A statute provides that:
“. . . Upon proof of final conviction of any felony involving moral turpitude or of any misdemeanor involving theft, embezzlement, or fraudulent appropriation of money or other property, where probation has not been given or has been revoked, the district court of the county of the residence of the convicted attorney shall enter a judgment disbarring him.” 1 [Emphasis ours]
The statute also provides that:
“An attorney who has been given probation after such conviction [of a felony involving moral turpitude or a misdemeanor involving theft, embezzlement or fraudulent appropriation] shall be suspended from the practice of law for the period of his probation.” [Matter in brackets added by us.]
The Legislature has thus provided that if any attorney is criminally charged and is convicted, he shall be disbarred; provided, that if the sentence is probated, he shall be suspended during the probation. It has not provided, therefore, that a conviction in all instances means an automatic disbarment. It has provided for some discretion in the trial judge to suspend the sentence and to bring about a corresponding suspension of the license to practice.
Mr. Ingram, the attorney here, has not been criminally charged or convicted of any crime. Whether he should have been disbarred or suspended, therefore, was a matter addressed to the sound discretion of the trial court. State v. O’Dowd, 158 Tex. 348, 312 S.W.2d 217 (1958); State v. Pevehouse, 483 S.W.2d 565 (Tex.Civ.App.1972, writ ref’d n. r. e.); 7 Am.Jur.2d 52-53, Attorneys at Law § 18; and see State v. Murrell, 74 So.2d 221 at 223 (Fla.1954); In re Mackay, 416 P.2d 823, on rehearing 416 P.2d at 840 (Alaska, 1966).
The grievance committee concedes that the punishment affixed for Mr.
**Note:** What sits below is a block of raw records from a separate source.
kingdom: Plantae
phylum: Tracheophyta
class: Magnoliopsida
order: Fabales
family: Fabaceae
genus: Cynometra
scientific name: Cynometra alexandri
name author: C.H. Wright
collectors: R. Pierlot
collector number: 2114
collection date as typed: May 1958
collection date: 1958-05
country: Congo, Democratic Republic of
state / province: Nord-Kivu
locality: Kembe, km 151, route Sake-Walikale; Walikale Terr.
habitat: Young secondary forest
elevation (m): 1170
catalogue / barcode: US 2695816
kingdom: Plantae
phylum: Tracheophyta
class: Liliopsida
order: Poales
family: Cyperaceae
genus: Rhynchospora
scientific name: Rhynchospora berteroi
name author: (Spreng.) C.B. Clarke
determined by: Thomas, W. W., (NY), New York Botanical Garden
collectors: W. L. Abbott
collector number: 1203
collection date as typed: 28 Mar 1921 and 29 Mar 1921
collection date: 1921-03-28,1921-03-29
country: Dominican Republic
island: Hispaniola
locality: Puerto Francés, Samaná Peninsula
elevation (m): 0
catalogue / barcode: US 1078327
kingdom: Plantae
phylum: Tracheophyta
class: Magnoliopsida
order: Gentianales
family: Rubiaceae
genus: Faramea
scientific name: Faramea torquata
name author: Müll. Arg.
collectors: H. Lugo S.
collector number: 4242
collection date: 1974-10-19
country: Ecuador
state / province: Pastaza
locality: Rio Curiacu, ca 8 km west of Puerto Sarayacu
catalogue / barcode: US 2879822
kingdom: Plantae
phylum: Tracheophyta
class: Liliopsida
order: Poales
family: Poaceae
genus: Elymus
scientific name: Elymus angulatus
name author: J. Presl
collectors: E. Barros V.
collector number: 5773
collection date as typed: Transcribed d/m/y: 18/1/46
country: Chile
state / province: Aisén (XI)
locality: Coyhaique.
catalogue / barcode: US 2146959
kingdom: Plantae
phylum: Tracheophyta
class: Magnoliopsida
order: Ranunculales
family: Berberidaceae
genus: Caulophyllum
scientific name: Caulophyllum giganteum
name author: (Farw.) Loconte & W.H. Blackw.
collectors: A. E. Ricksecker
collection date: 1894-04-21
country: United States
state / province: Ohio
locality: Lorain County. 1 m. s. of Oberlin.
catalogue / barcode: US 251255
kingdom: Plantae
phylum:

Ingram was a matter for the exercise of the sound discretion of the trial court. The committee contends, however, that it was a gross abuse of discretion for the trial court not to completely disbar Mr. Ingram. We do not agree. Members of this court, if sitting as the trial judge, might have imposed a different sentence upon Mr. Ingram. The grievance committee points to a lack of evidence of mitigating circumstances to call for a sentence of other than disbarment. On the other hand, it appears that this was an isolated instance. It was the first and only time Mr. Ingram had been called before the grievance committee; and while the appropriation of $401.50 of a client’s funds and failing to tell the grievance committee the truth about it is a very serious matter, so is the complete loss of three years of one’s professional life. Since Mr. Ingram could not practice at all for three years, whatever clients he had will doubtless go elsewhere; and the stigma of the suspension will certainly not be helpful to him in any respect.
A judgment of a trial court in a disciplinary proceeding may be so light, or so heavy, as to constitute an abuse of discretion. We agree with the court of civil appeals that the three year suspension from the practice of law was not such an abuse of discretion in this case.
*254The judgments of the courts below are affirmed.
Dissenting opinion by STEAKLEY, J., in which REAVLEY and JOHNSON, JJ., join.. Art. 320a-l, Section 6, Vernon’s Annotated Civil Statutes.